La pandemia? Un diluvio di parole

Nell’ultimo anno e mezzo, quel periodo della nostra vita che passerà alla storia come “Epoca Covid” e che francamente mi auguro si concluda al più presto, sono state coniate nuove parole e portati in auge molti modi di dire.

Tutto è iniziato con quel “andrà tutto bene” divenuto, nel giro di una settimana, la parola d’ordine di ogni italiano. Un aggregatore tematico che in poche ore ha firmato centinaia di migliaia di post su Instagram. Eravamo al 9 marzo 2020 e stavamo sperimentando la prima settimana di “lockdown” della nostra vita.

Eccola la seconda espressione salita alla ribalta al tempo della pandemia: “lockdown”, tecnicamente confinamento. In altre parole tutti chiusi in casa, si esce solo per andare in farmacia o a fare la spesa. “Andrà tutto bene” e “lockdown” si sono mossi a braccetto per quasi tre mesi. Gli italiani hanno responsabilmente accettato di smettere di lavorare, di uscire, di andare a scuola, di vivere la loro socialità. La situazione appariva quanto mai grave. Il Covid era uno sconosciuto. Lo Stato ha chiesto a tutti responsabilità e gli italiani hanno risposto positivamente, con l’auspicio che stringere i denti avrebbe aiutato a far “andare tutto bene”.

Nel frattempo si faceva spazio una terza formula, divenuta poi famosa: “nessuno sarà lasciato indietro”. A causa delle pesanti restrizioni, cominciavano ad evidenziarsi differenze tra chi, in ogni caso, lo stipendio a fine mese lo percepiva e chi, come le partite IVA, si riscopriva “non garantito”. Negozianti, ristoratori, lavoratori del mondo dello spettacolo, dello sport e tanti altri si sono ritrovati improvvisamente impossibilitati a svolgere il loro mestiere ma con tutte le spese fisse e le tasse che regolarmente pesavano sulle loro spalle.

Per calmare le prime proteste, qualcuno una sera, all’ora di cena, con tono autorevole e paterno disse: “nessuno verrà lasciato indietro”, altra locuzione molto gettonata nell’era Covid. Che si trattasse solo di una espressione verbale, gli italiani se ne sono accorti abbastanza presto, quasi contemporaneamente all’entrata in uso del temine “bonus”. Bonus monopattino, bonus vacanze, bonus babysitter… tante sono state le declinazioni di questo vocabolo. Nei “bonus” sono state versate parecchie risorse pubbliche, dimenticando che forse la priorità doveva essere supportare chi, a causa delle chiusure, non poteva lavorare e stava vivendo una pesante crisi economica.

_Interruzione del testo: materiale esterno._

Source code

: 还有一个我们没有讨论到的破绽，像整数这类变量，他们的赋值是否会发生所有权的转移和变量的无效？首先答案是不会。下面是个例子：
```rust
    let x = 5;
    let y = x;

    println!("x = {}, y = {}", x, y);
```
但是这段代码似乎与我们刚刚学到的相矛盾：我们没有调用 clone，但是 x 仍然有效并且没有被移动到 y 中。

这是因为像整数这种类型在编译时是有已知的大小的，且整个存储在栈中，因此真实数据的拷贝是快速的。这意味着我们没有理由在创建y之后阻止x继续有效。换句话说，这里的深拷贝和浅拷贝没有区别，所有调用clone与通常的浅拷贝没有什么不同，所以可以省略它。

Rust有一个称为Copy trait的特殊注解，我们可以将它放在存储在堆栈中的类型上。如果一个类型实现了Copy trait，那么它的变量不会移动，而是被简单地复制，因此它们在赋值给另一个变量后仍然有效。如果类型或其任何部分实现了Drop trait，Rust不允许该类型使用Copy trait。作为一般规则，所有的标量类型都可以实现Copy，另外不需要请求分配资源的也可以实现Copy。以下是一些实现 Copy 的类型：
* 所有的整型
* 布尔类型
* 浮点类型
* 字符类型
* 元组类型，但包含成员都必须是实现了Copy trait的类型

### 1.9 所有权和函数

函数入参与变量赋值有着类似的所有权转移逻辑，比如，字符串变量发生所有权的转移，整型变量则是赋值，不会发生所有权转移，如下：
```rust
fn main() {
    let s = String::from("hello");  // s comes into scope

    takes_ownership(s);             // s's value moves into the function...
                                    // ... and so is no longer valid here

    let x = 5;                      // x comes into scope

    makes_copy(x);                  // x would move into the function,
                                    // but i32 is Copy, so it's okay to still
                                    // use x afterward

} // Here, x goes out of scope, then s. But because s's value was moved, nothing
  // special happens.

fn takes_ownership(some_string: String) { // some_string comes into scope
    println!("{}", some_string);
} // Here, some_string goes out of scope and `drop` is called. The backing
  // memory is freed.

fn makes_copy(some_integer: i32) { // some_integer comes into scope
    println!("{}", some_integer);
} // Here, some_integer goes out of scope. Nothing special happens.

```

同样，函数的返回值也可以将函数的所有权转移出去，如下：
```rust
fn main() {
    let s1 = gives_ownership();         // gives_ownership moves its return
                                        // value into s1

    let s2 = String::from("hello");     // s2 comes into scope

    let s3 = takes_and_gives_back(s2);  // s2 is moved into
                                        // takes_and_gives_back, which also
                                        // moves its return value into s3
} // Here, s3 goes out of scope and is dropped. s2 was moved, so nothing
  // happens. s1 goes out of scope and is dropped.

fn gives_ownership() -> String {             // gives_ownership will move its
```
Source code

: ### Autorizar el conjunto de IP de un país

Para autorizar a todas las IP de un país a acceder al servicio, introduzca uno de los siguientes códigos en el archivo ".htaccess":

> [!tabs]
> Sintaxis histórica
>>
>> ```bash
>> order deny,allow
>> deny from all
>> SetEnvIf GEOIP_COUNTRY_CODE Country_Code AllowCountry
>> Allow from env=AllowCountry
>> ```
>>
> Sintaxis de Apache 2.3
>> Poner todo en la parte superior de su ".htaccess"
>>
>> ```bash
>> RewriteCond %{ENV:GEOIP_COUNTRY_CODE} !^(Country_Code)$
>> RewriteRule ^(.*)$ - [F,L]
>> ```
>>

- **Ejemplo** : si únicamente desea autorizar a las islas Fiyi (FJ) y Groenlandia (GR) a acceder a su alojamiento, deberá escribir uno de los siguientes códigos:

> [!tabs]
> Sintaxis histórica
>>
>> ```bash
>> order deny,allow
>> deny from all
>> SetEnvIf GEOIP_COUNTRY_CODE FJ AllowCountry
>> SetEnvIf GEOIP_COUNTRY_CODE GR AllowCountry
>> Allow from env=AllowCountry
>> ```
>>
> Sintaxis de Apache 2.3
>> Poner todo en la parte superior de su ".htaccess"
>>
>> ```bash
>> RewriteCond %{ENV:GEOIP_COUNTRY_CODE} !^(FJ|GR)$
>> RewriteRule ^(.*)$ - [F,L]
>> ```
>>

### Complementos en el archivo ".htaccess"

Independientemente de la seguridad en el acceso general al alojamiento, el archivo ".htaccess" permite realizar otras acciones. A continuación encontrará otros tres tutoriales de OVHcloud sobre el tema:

Mentre tra l’opinione pubblica montava un certo malcontento, si cominciò a parlare di “resilienza”. In psicologia la resilienza è la capacità che ognuno di noi ha nell’affrontare e superare momenti di difficoltà. Ma era una speranza di chi ci governava più che la descrizione di un atteggiamento diffuso.

Gli italiani iniziavano a mostrare irrequietezza, favorita dal “coprifuoco” e da un rientro a scuola, nell’autunno 2020, a singhiozzo.
Dopo mesi di “dad”, neologismo per indicare la nuova scuola “a domicilio”, alcuni politici avevano pensato che migliaia di “banchi a rotelle”, sedute didattiche innovative, avrebbero garantito un anno scolastico in presenza e in sicurezza.

Degna di nota è infine l’espressione “cambio di passo”. Chiamata in causa in ogni occasione negli ultimi mesi, è stata una formula inflazionatissima nel descrivere le aspettative degli italiani nei confronti del Governo Draghi. Si è parlato di necessità di “cambio di passo” in tema di piano vaccinale, riaperture, turismo, scuola, ristori. Perfino il Recovery Plan è stato coinvolto da un “cambio di passo”, nel progettare un’Italia più digitale e sostenibile.

Ora però è tempo di agire.

L’epoca delle comunicazioni in stile talk show è finita. L’Italia, dopo la pandemia e dopo parecchi anni di declino, deve rialzarsi ed è compito della politica amministrare al meglio la cosa pubblica. In altre parole bisogna passare dai discorsi, dalle conferenze stampa, dalla teoria alla pratica.

Altrimenti la strategia senza azione suonerà come una sconfitta.